Since Ash launched True to Us, many opportunities for herself and the brand have come her way. She’s collaborated with Foot Locker, who’s helped her give back to her community fridge project, and more recently, she joined the Jordan Brand’s Global Women’s Collective, which sets out to redistribute opportunities and reestablish power to a group of women and femmes who are redefining what it means to be a part of the Jordan legacy. She’s set up shop on the True to Us website for scheduled merch drops and has even extended the brand into the podcast space with True to Us Talks, where she speaks to women across various industries (like Alicia Pinckney, global men’s apparel designer at Jordan Brand) about their journeys into the streetwear world.

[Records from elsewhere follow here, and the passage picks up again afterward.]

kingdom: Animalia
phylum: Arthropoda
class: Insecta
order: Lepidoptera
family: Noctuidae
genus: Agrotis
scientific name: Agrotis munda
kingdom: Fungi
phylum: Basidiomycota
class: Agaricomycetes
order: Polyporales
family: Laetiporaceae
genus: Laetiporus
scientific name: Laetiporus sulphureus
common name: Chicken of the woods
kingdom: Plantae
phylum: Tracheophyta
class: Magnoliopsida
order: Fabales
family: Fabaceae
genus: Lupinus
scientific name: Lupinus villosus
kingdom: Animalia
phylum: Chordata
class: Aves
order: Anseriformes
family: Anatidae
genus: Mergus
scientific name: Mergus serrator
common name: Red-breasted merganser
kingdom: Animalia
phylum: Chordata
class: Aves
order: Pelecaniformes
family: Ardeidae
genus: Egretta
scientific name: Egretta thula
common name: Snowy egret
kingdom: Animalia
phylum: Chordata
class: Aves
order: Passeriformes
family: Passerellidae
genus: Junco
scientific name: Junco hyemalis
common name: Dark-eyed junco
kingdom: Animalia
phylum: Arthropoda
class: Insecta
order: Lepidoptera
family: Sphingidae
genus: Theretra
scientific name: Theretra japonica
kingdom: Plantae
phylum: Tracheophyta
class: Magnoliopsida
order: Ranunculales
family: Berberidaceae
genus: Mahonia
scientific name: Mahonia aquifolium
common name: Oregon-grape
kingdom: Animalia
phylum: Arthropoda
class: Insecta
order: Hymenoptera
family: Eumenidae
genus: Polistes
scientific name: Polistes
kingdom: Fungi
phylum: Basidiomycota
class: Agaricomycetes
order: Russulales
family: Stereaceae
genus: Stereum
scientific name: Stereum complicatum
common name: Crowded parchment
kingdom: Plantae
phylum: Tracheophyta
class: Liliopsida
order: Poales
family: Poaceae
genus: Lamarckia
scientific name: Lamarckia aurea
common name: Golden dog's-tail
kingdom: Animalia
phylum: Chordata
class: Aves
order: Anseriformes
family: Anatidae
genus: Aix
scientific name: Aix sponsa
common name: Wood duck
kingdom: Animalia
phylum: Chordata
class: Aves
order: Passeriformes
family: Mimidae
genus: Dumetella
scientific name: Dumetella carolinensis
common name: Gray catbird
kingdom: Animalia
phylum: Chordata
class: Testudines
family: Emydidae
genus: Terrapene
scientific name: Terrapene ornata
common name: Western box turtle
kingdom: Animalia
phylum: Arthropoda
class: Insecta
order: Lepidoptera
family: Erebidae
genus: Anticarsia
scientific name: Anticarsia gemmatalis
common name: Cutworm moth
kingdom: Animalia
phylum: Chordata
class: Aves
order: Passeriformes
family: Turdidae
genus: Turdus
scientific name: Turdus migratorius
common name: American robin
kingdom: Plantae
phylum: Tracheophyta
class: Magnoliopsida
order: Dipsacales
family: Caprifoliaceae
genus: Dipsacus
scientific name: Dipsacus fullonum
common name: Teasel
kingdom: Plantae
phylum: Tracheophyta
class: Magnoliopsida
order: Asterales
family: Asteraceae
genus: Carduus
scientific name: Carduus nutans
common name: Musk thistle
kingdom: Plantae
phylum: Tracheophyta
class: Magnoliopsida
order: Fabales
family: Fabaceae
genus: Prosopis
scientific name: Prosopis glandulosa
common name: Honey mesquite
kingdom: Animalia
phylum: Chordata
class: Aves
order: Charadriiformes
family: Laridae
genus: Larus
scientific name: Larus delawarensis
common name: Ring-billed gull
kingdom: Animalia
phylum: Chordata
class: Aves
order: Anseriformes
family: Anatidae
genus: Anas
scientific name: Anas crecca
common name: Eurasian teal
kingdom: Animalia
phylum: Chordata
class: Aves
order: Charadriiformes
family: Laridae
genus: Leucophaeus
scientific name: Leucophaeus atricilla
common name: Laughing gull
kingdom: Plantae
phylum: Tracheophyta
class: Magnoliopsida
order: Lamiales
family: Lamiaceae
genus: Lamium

“Every gig that I get, I make sure that there’s something [that helps me] give back to my community,” she says. “I’ve always been pretty good at building communities, whether it’s online or in real life. So I wanted to make sure that was True to Us.”
To be a more inclusive and less intimidating space for women, Ash feels there first needs to be equal opportunities in brand deals and even jobs to level the playing field.
“Sometimes you really do have to know somebody in order to get in these positions,” Ash says. And if you don’t know anyone to get in this position, you’re already a step behind, right? No matter how much education you had, no matter how many internships and knowledge you have of the sneaker game, if you don’t know that one person, then you won’t get in the door. So it’s really about just being as open as possible and um, sharing opportunities. I think that’s the first start. And then from there, once you’re in the room, it’s really important to not close the door behind you.”
As a part of the True to Us for ComplexLand exclusives, the brand will be introducing a first look at their Pride collection as well as dropping new colorways of their best-selling hoodies and sweats. The capsule includes trucker hats with a rainbow-colored “True” logo that comes in rhinestones, along with matching baby Tees. “From graphic design and production to photography and creative direction, when it comes to our clothing, every single aspect is done by a woman,” Ash says. “I want to show how normal it is to have women involved in every part of the streetwear world.”
Her advice for women and young girls that want to dive into the sneakers and streetwear communities? “Just start.”
“If you feel like something is missing, or you feel like you can bring something to it, then just do it.”